Problem requirements: Give every non-blank line of the records below as a JSON list of strings, one string per line, with the pictures left out.

Input:
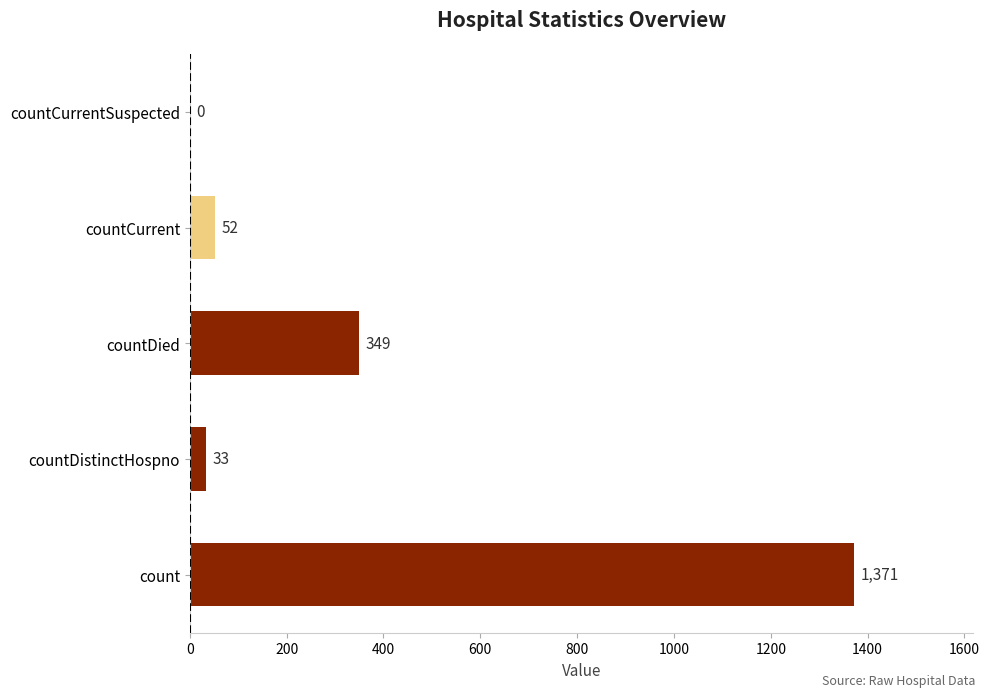

Reading bottom to top, what are all the values shown in this chart?

count=1371	countDistinctHospno=33	countDied=349	countCurrent=52	countCurrentSuspected=0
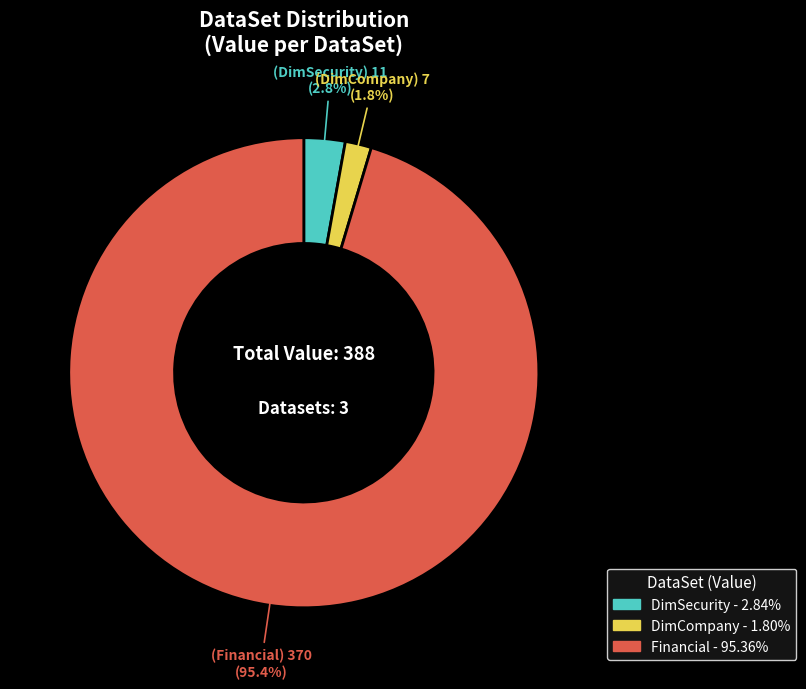

How much of the chart is everything except DimCompany?

98.2%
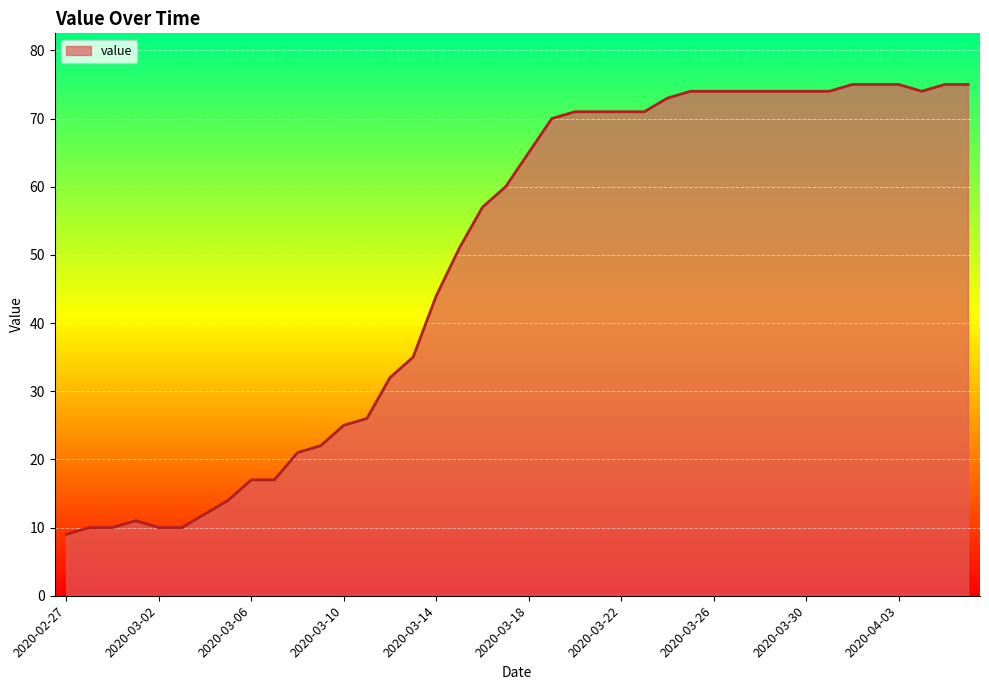

Does the chart display data point markers on the line(s)?

No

Response to this exercise:
[
  "Reading bottom to top, what are all the values shown in this chart?",
  "count=1371\tcountDistinctHospno=33\tcountDied=349\tcountCurrent=52\tcountCurrentSuspected=0",
  "How much of the chart is everything except DimCompany?",
  "98.2%",
  "Does the chart display data point markers on the line(s)?",
  "No"
]